Make your own newspaper
Every reporter has their own way of approaching a news story. But they all follow a simple rule: tell readers the important facts right at the beginning so that they can decide whether they want to read on for more details.
People who read newspapers expect instant news, so stories about current events need to be told in what's known as the inverted pyramid form, beginning with the most important information and ending with the least important. The four key elements of a news article are headline, lead, body and end.
Most readers flip through the newspaper to see if there's anything they want to read, so the headline, or title, of your story is your chance to catch their eye. The headline should also let the reader know at a glance what the story is about. Headlines should be short and snappy and written in the present tense using active verbs. So instead of 'Drowning dog is saved by teenage boy' (passive), write 'Teenage boy saves drowning dog' (active).

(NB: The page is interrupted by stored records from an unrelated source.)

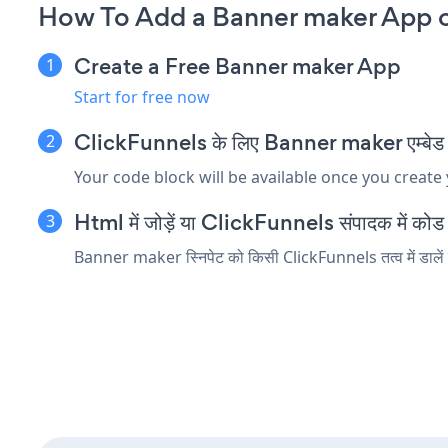
How To Add a Banner maker App o
Create a Free Banner maker App
Start for free now
ClickFunnels के लिए Banner maker एम्बेड स्न
Your code block will be available once you create
Html में जोड़ें या ClickFunnels संपादक में कोड तत
Banner maker स्निपेट को किसी ClickFunnels तत्व में डालें ज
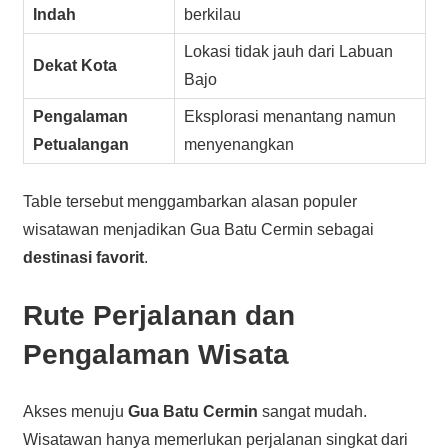
Indah
berkilau
Lokasi tidak jauh dari Labuan
Dekat Kota
Bajo
Pengalaman
Eksplorasi menantang namun
Petualangan
menyenangkan
Table tersebut menggambarkan alasan populer
wisatawan menjadikan Gua Batu Cermin sebagai
destinasi favorit
.
Rute Perjalanan dan
Pengalaman Wisata
Akses menuju
Gua Batu Cermin
sangat mudah.
Wisatawan hanya memerlukan perjalanan singkat dari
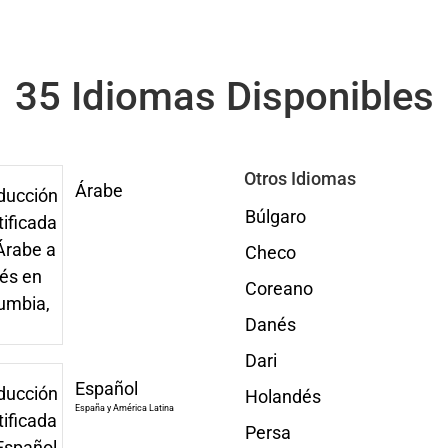
35 Idiomas Disponibles
Otros Idiomas
Árabe
Búlgaro
Checo
Coreano
Danés
Dari
Español
Holandés
España y América Latina
Persa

The lead, or beginning, of any article should not only grab the reader's attention, but also draw him into the story. In a news story, the lead should have urgency and answer the questions Who, What, Where, When, Why and How (known as the 5Ws and the H) within the first two paragraphs. In contrast, a feature story answers these questions in the body of the article. Here's an example of a news lead that summarises the most important elements of the story:
Who: Students from St Paul's School
What: helped man booths
Where: outside City Hall
Why: to help tsunami victims
How: by collecting donations from passers-by.
Another way to lead into a news story is with a quote or a description. Here are some examples:
1. The crowd cheered when Billy Tang scored the winning goal for the Raiders at the inter-school football match today, qualifying them for the finals.
2. 'I'm so happy because I've always wanted to be a pop star,' said Kitty Lee today as she held up a signed recording contract with Backbeat Tunes.
Once you have a lead, writing the rest of the story should be straightforward. Simply elaborate on the information given in the lead, either chronologically or in order of importance. Try to use short, concise sentences and write in the third person. The body should pull together quotes, facts and examples in a way that is clearly and immediately understandable. Tell the story and leave out your opinion.
Unlike a feature article, a news story does not need a conclusion, so end it as soon as you have provided background information about the facts and details reported in the lead. Ask yourself if you have answered all the questions a reader might ask. If the answer is 'yes', summarise the story with a sentence or two that will make the reader think about what you have written.
Remember that as a news reporter your job is to find and report the news as quickly as possible. Stories are all around you.
Talk to your principal, teachers and coaches. Find out what students are talking about. Look at the school calendar and check out the notice boards.
Make a list of possible stories. Then write one of them.